Erna dengan tenang memberikan jawaban terbaik.
Dia juga secara samar-samar merasa bahwa dia memiliki reputasi yang buruk. Ketertarikan yang kuat padanya akhir-akhir ini telah menyebabkan banyak kesalahpahaman dan spekulasi, dan hal itu segera menjadi kenyataan. Semakin dia berusaha menghilangkan stigma anehnya, semakin dia merasa tenggelam semakin dalam.

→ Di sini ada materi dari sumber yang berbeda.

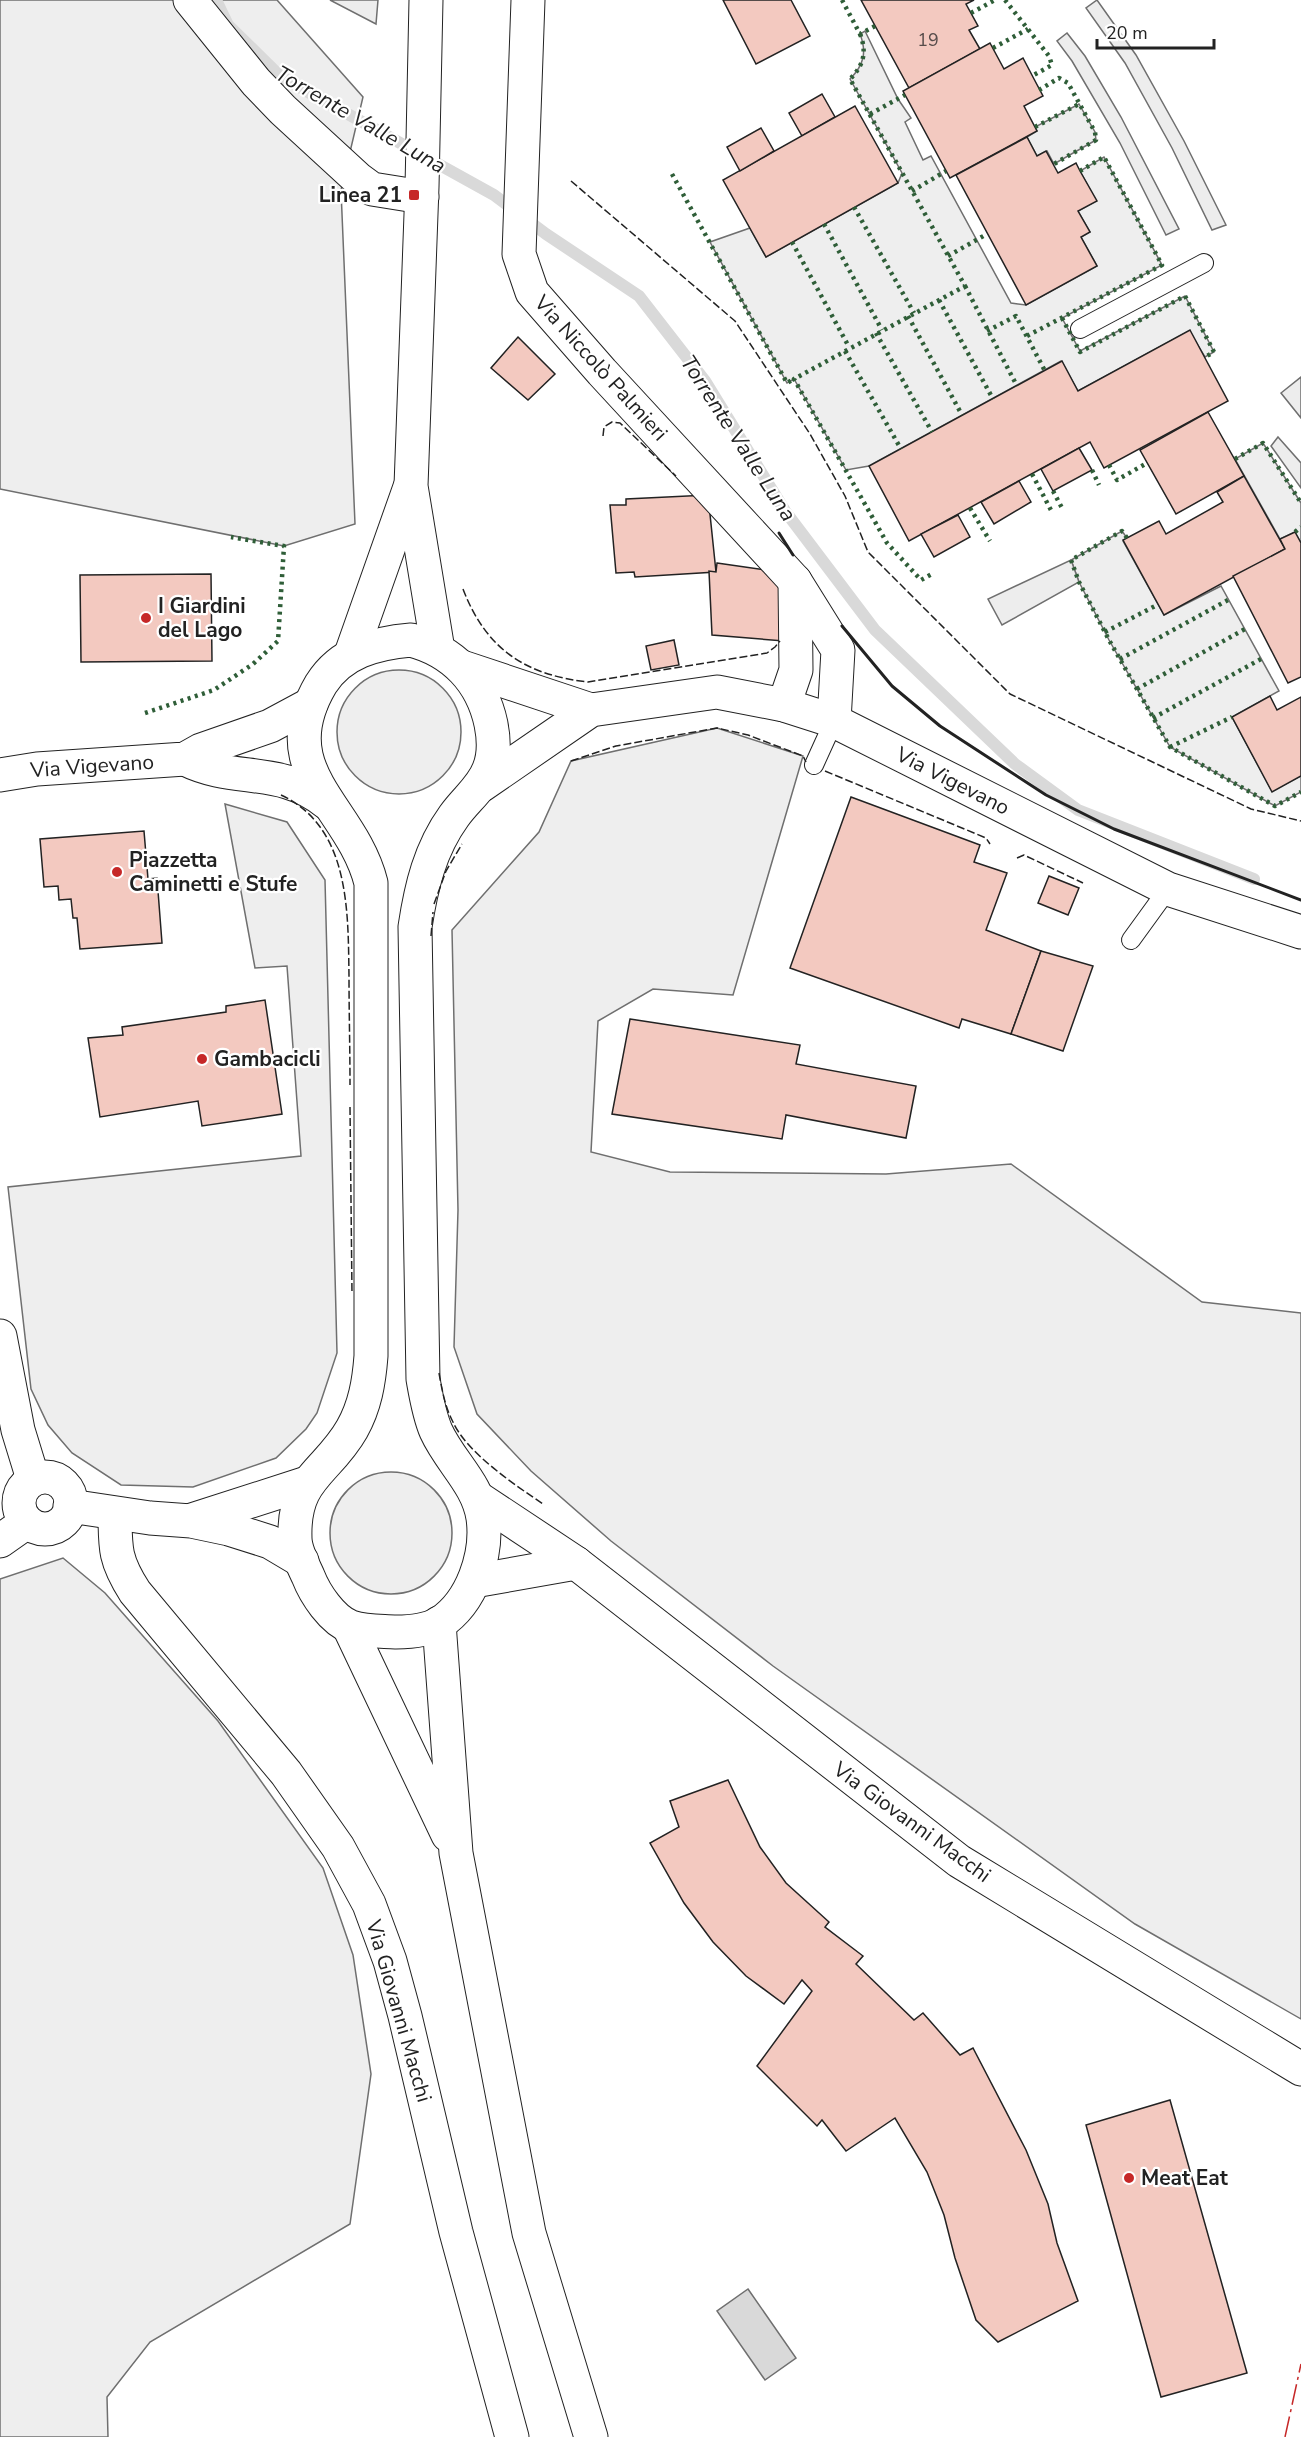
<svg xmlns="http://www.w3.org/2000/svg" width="1301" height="2437" font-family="'Nunito Sans',sans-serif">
<rect width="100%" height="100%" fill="#fff"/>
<!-- green -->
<g fill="#eee" stroke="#6f6f6f" stroke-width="1.5">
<polygon points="0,0 277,0 363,97 341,190 355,524 284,546 0,489"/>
<path d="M865 31 898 99 911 118 905 122 923 160 931 156 1011 303 1026 305 1097 266 1081 237 1090 232 1078 211 1096 201 1080 171 1104 157 1162 265 1062 318 1080 351 1185 296 1214 352 1205 357 1189 331 1078 391 1061 361 869 466 846 470 794 379 787 383 710 242 750 228 766 257 898 183 902 173 850 79C864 65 867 52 860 34Z"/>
<polygon points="1079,104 1095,132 1096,140 1054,164 1047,151 1037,156 1027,137 1037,131 1035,127"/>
<polygon points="1263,443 1301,503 1301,543 1295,532 1280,539 1235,459"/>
<polygon points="1122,531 1127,538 1123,541 1164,615 1221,586 1279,691 1232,717 1272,791 1301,776 1301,792 1275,806 1170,747 1109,640 1079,582 1071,560"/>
<circle cx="399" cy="732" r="62"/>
<polygon points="717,728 803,756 733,995 653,989 598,1021 591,1152 670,1172 886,1174 1011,1164 1202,1302 1301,1313 1301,2019 1135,1924 773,1666 611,1541 531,1471 477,1414 454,1347 458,1210 452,930 539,832 571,761"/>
<polygon points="225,804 287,822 325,880 337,1353 317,1413 306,1429 276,1458 193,1487 121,1485 72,1453 48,1425 31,1389 8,1187 301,1156 287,966 255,968"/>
<circle cx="391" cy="1533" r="61"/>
<polygon points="63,1558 105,1593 218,1721 323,1868 353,1955 371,2074 350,2224 150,2342 107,2397 108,2437 0,2437 0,1579"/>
</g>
<!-- parking -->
<g fill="#ededed" stroke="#6f6f6f" stroke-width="1.5">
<polygon points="330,0 378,0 376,24"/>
<polygon points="1097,0 1136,55 1184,141 1226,225 1212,230 1172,148 1125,63 1086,8"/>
<polygon points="1067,33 1085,56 1121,117 1179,229 1166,235 1120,143 1072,61 1057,41"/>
<polygon points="1301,377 1301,418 1281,393"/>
<polygon points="1278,437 1301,463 1301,488 1271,446"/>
<polygon points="1071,560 1079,582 1002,625 988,599"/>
</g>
<!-- water -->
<polygon fill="#d9d9d9" stroke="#6f6f6f" stroke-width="1.5" points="748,2289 796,2358 765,2380 717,2311"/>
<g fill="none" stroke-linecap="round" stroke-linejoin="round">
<!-- stream -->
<polyline stroke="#d9d9d9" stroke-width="12" points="216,0 228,25 281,77 494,195 546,234 639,296 705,381 785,511 875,630 1015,764 1078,810 1254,879"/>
</g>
<!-- building -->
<g fill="#f3c9c0" stroke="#222" stroke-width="1.5">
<polygon points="723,0 791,0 810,36 756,64"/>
<polygon points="861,0 974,0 966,4 978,26 969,30 980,49 909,88"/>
<polygon points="990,43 1004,69 1023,58 1034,79 1043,96 1024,106 1037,131 950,178 903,91"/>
<polygon points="822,94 835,117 802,136 789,113"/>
<polygon points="855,106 898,183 766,257 723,180"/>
<polygon points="761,128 774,151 740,171 727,147"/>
<polygon points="1027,137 1037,156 1046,151 1058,173 1076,163 1080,171 1097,201 1078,211 1090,232 1081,237 1097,266 1026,305 956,175"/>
<polygon points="1190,330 1228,401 1104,468 1090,442 909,541 869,466 1062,361 1078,391"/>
<polygon points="518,337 555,374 528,400 491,368"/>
<polygon points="1208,412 1244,476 1176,514 1140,450"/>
<polygon points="1079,448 1092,470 1053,491 1041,469"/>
<polygon points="1244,476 1285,549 1164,615 1123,540 1159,521 1166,534 1223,502 1217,492"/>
<polygon points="1019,481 1031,502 994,524 981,502"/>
<polygon points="708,495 716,572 635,577 634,572 616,573 610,505 626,505 626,499"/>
<polygon points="958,515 970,537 934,557 921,534"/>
<polygon points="1295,532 1301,543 1301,677 1288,683 1233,576 1285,549 1280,539"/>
<polygon points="717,563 773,571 784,598 784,641 712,635 709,571 716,572"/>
<polygon points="211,574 212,661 81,662 80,575"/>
<polygon points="674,640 679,665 651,670 646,646"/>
<polygon points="1270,696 1277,710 1301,697 1301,776 1272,792 1232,717"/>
<polygon points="851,797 980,845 974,862 1007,873 986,930 1041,951 1011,1034 962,1019 959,1028 790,968"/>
<polygon points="144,831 148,879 157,878 162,943 80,949 77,918 73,918 71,899 59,900 58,886 44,887 40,839"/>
<polygon points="1049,876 1079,888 1068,915 1038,903"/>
<polygon points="1041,951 1093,966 1063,1051 1011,1034"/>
<polygon points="265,1000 282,1114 202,1126 198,1101 100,1117 88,1038 123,1035 122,1027 226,1012 226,1006"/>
<polygon points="630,1019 800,1045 796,1064 916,1086 906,1138 786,1115 782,1139 612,1114"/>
<polygon points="728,1780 760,1847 786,1883 829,1922 825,1927 863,1956 856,1964 914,2020 923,2013 960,2055 973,2048 1026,2150 1048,2204 1057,2243 1078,2301 998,2342 976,2320 955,2258 944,2215 927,2172 895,2118 846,2151 822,2120 817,2126 757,2066 812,1991 802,1980 784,2004 746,1976 713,1942 684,1903 650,1843 679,1827 670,1801"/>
<polygon points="1170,2100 1247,2373 1161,2397 1086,2125"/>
</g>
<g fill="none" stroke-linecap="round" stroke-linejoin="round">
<defs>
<g id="lane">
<polyline points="1080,329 1204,263"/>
<polyline points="814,765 834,721"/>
<polyline points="1131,940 1168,889"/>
</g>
<g id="street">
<polyline points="190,0 256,82 283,110 357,178 372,189 422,197"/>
<polyline points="528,0 519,254 532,292 602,372 795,581 838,650 834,721"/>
<polyline points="784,705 796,670 795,581"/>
<path d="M115 1514C115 1549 115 1561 135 1592L286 1773 338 1847 369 1904 390 1961 405 2016 456 2232 512 2437"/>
</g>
<g id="secondary">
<polyline points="462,667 591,710"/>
<path d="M185 759C235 784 281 765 327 803"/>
<polyline points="0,775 37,769 185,759 201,750 270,726 311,704"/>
<polyline points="482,785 591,710 717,692 784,705 834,721 1168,889 1301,932"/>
<polyline points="0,1336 18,1430 33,1479"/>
<circle cx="45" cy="1503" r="26"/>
<polyline points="478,1498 576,1563 959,1861 1301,2069"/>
<polyline points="70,1506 150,1518 191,1521 229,1529 270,1542 302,1561"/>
<polyline points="192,1520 307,1483"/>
<polyline points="0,1541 27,1522"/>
<polyline points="474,1581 576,1563"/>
</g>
<g id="primary">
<polyline points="426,0 422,187 411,486 438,650"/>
<path d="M411 640C453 651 482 681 491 724 494 739 495 754 489 769 482 788 466 799 454 816 430 849 421 887 415 927L423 1379C426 1396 429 1415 436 1431 450 1462 478 1484 483 1518 488 1555 472 1602 440 1623 428 1630 410 1632 396 1632 381 1631 365 1632 351 1627 332 1620 315 1594 308 1576 303 1565 295 1550 295 1538 293 1477 327 1473 352 1429 365 1406 369 1382 371 1356V883C352 806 269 772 321 684 341 652 376 643 411 640Z"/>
<polyline points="351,654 410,487"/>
<polyline points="439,1623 456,1853 529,2233 591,2437"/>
<polyline points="349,1627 448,1835"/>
</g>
</defs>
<!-- lane casing -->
<use href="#lane" stroke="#222" stroke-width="20"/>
<!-- street casing -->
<use href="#street" stroke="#222" stroke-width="35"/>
<!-- secondary casing -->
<use href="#secondary" stroke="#222" stroke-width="35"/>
<!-- primary casing -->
<use href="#primary" stroke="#222" stroke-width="35"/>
<!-- lane -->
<use href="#lane" stroke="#fff" stroke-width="18"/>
<!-- street -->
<use href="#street" stroke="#fff" stroke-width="33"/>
<!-- secondary -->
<use href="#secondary" stroke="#fff" stroke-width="33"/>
<!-- primary -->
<use href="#primary" stroke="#fff" stroke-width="33"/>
<!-- hedge -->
<g stroke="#2f5e38" stroke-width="4.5" stroke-dasharray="3 4.5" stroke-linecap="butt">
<polyline points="842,0 860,34 875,26"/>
<polyline points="1005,0 1049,56 1052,65 1032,76"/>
<polyline points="971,13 995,0"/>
<path d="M860 34C867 52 864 65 850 79L965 286 794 379 887 543 921 580 932 574"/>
<polyline points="993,48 1028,29"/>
<polyline points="1039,90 1059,78 1068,83 1095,132 1096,140 1054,164"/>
<polyline points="870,114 905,95"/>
<polyline points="1035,127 1079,104"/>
<polyline points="672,174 787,383 794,379"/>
<polyline points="912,191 946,171"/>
<polyline points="854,207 914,313"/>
<polyline points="824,224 882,330"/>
<polyline points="792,242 849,347"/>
<polyline points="948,256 987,234"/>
<polyline points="965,286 1017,386"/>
<polyline points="939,300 993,399"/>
<polyline points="908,316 962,415"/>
<polyline points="1062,318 1080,352 1185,296 1214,352 1205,357"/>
<polyline points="987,331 1016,316 1045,371"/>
<polyline points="876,333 932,432"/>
<polyline points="1027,336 1162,265 1104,157 1080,171"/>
<polyline points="845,351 901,449"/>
<polyline points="1235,459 1263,443 1301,503"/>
<polyline points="1109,465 1117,480 1147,463"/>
<polyline points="1092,470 1099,485"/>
<polyline points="1032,474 1052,512"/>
<polyline points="1053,491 1062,508"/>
<polyline points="970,508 990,541"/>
<polyline points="1295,532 1301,527"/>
<polyline points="1127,538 1122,531 1071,560 1079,582 1109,640 1170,747 1275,806 1301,792"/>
<polyline points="1105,632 1157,605"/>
<polyline points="1120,659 1228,600"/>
<polyline points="1137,689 1245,629"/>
<polyline points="145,713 214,690 253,664 278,641 284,546 231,537"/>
<polyline points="1153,718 1261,659"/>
<polyline points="1170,747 1232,717"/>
</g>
<!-- fence -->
<g stroke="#222" stroke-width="1.5" stroke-dasharray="8 3" stroke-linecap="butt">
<polyline points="571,181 735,321 810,434 845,496 868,552 1010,694 1251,809 1301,821"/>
<polyline points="603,436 604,427 612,422 620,423 676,476"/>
<path d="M463 589C486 649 525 675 588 682L767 653 775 647 780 641"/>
<polyline points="571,761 616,746 717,728 748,735 803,756 806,762"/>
<polyline points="825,771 986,838 990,844"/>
<path d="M281 795C350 827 348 911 349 976 349 1012 350 1049 350 1085"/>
<polyline points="1017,858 1024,855 1083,883"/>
<polyline points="434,904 446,871 462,844"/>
<polyline points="431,936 433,912"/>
<polyline points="350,1107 352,1294"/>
<path d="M439 1373C442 1390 445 1407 453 1422 467 1453 515 1485 543 1504"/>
</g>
<!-- wall -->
<g stroke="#222" stroke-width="3">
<polyline points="779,533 793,555"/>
<polyline points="842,626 892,686 940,726 1046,795 1114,829 1301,900"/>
</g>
<!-- power -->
<polyline stroke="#c62828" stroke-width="1.5" stroke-dasharray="21 4.5 3 4.5" stroke-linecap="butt" points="1285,2437 1301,2364"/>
</g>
<!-- markers -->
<g fill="#c62828" stroke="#fff" stroke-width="2">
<rect x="408" y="189" width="12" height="12" rx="3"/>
<circle cx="146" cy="618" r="6"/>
<circle cx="117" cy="872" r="6"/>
<circle cx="202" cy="1059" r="6"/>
<circle cx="1129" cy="2178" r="6"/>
</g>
<g text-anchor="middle" stroke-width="4.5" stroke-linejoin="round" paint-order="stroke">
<!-- number labels -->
<g font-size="18" fill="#564c4a">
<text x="928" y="46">19</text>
</g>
<!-- poi labels -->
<g font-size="21" font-weight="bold" fill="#222" stroke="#fff" text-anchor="start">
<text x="402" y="202" text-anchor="end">Linea 21</text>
<text x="158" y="613">I Giardini<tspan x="158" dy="24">del Lago</tspan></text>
<text x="129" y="867">Piazzetta<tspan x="129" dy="24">Caminetti e Stufe</tspan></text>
<text x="214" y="1066">Gambacicli</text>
<text x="1141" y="2185">Meat Eat</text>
</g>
<!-- street labels -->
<g font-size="21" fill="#222" stroke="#fff">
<text transform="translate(601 368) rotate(48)" y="7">Via Niccolò Palmieri</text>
<text transform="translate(92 766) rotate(-4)" y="7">Via Vigevano</text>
<text transform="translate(953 781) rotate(27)" y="7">Via Vigevano</text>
<text transform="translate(912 1822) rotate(36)" y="7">Via Giovanni Macchi</text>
<text transform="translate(399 2011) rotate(74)" y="7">Via Giovanni Macchi</text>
</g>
<!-- water labels -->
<g font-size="22" font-style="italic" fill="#222" stroke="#fff">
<text transform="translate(361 119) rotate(30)" y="8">Torrente Valle Luna</text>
<text transform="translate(739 438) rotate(57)" y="8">Torrente Valle Luna</text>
</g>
</g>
<!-- scale -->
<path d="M1097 39v9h117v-9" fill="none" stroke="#222222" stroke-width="3"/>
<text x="1106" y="39" font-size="18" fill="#222222" stroke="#ffffff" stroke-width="4.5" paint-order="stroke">20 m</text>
</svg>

Jadi, dia harus bertahan hari ini sampai akhir.
Saat Erna menghipnotis dirinya dengan kata-kata penyemangat, kereta berhenti saat dia sibuk mempersiapkan mental. Sebuah bangunan indah yang terbuat dari marmer putih bersinar terang di bawah sinar matahari, menyilaukan matanya.
*.·:·.✧.·:·.*
Desahan Victoria Meyer yang dalam memecah kesunyian taman yang tenang. Sebaliknya, Erna sedang duduk di bangku seolah-olah dia akan pingsan kapan saja karena sesak napasnya. Agak menyedihkan melihat dia mengatur nafasnya setelah hanya berjalan sebentar.
"Bukankah sudah waktunya bagimu untuk membiasakan diri? Berapa lama kamu berencana untuk menunjukkan sisi menyedihkanmu?"
"Maaf... saya akan melakukan yang terbaik, Countess."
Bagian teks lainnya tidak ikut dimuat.